Task requirements => Reproduce verbatim the part of the acknowledgments between "As always, the" and "from my own.)", inclusive.

Document segment =>
******************************

I’m grateful for the Camp des Milles Memorial and everyone who had a hand in preserving this history. Also to the many people who made my research in various places as comfortable as home and far more interesting, especially Robin and David Young, who allowed me to stay in their beautiful Paris apartment, and Thomas Chase, who was such a great help there.
The enormously talented Adrienne Defendi helped me with passages on photography. Mynda Barenholtz helped with research. Brenda Rickman Vantrease and Jenn DuChene read for me.
I am so grateful to The Brothers Four—Pat, Mike, Mark, and Dave Waite—for helping our parents in a difficult time as I was writing this book, and to Mom and Dad for so very much support in every way. My sons, Chris and Nick, provided moral support and, in being their wonderfully steady and safe selves, allowed me to set aside a mother’s worries and get words onto the page.
As always, the company of my amazing partner in life, Mac Clayton, made the research trips to France great fun, even as the Berthillon melted faster than we could eat it in that long stretch of record Paris heat. He tirelessly read draft after draft, always providing great suggestions. Truly, without his help, I could not have completed this novel on the schedule I did. His company, love, and patience saw me through the long days of writing this novel in the midst of a pandemic, which I hope will be in our rearview mirror as you are reading this. (Knock wood; Nanée does draw her superstition from my own.)

******************************

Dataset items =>
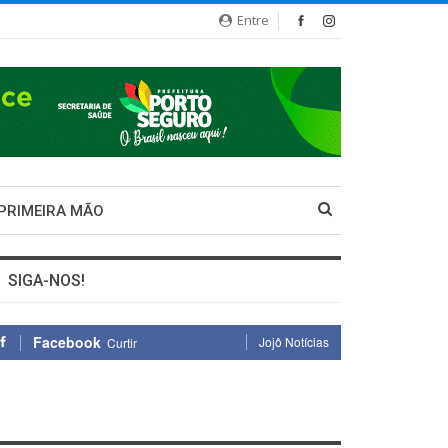
Entre
 PRIMEIRA MÃO
SIGA-NOS!
Facebook
Jojô Notícias
Curtir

******************************

Answer for this exercise =>
As always, the company of my amazing partner in life, Mac Clayton, made the research trips to France great fun, even as the Berthillon melted faster than we could eat it in that long stretch of record Paris heat. He tirelessly read draft after draft, always providing great suggestions. Truly, without his help, I could not have completed this novel on the schedule I did. His company, love, and patience saw me through the long days of writing this novel in the midst of a pandemic, which I hope will be in our rearview mirror as you are reading this. (Knock wood; Nanée does draw her superstition from my own.)